Extract provided:
━━━━━━

On the whole, this is generally not considered a socially desirable trait, but in the context of fictional media, these kinds of female characters are crucial.

Growing up as a kid who was accused of having too much attitude and told to smile, these badass bitches were a cathartic escape for my feminist angst. No, they aren’t archetypes of strong female characters or even feminist characters. They often work against other female characters at the expense of winning the male attention that solidifies their position in the patriarchy, but they also do this while being very “unfeminine.” It’s a contradiction that makes them compelling and so damn fun.

I tease with the title – there’s room for both Betty and Veronica, but make no mistake I am #TeamVeronica. And don’t even get me started on the awesomeness that is Cheryl Blossom and Alexandra Cabot.

Ginnis Tonik

Ginnis Tonik

Smashing the patriarchy with glitter, pink lipstick, and cowboy boots. You can follow her on Instagram @ginnistonik

2 thoughts on “#TeamVeronica: Why Veronica is Better than Betty

  1. I think your experience and interpretation is one many readers probably felt. Like Veronica, Cordelia, Santana, and Regina are all upper-middle to upper class. What they offer as catharsis for me is definitely based on their privilege. But given the two, even if I could never be rich like Veronica, I found it easier to enjoy her (I don’t know if I would say identify, I don’t know if there has to be identification to be catharsis) because like you said Betty was skilled at everything, the perfectly sweet girl…which given the alternative seemed worse for me than Veronica. It’s a forced choice. But yeah Big Ethel, she is treated horribly, and it definitely says a lot about what type of girl is desirable in the archie verse.

━━━━━━

Data segment:
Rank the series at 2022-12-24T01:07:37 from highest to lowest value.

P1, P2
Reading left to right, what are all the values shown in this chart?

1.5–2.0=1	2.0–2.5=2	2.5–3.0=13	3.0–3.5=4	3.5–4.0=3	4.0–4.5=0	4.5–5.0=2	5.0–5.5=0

━━━━━━

To do:
- 1) In the Veronica-versus-Betty excerpt, which team does the writer say she belongs to?
- 2) Shorten the paragraph of the Veronica-versus-Betty excerpt that begins "Growing up as a kid" and keep its main facts.

Answers for the exercise:
- 1) #TeamVeronica

- 2) As a kid accused of having too much attitude and told to smile, I found these badass bitches a cathartic escape for my feminist angst. They aren't archetypes of strong or feminist female characters. They often work against other female characters to win the male attention that secures their place in the patriarchy, yet they do it while being very "unfeminine." That contradiction makes them compelling and fun.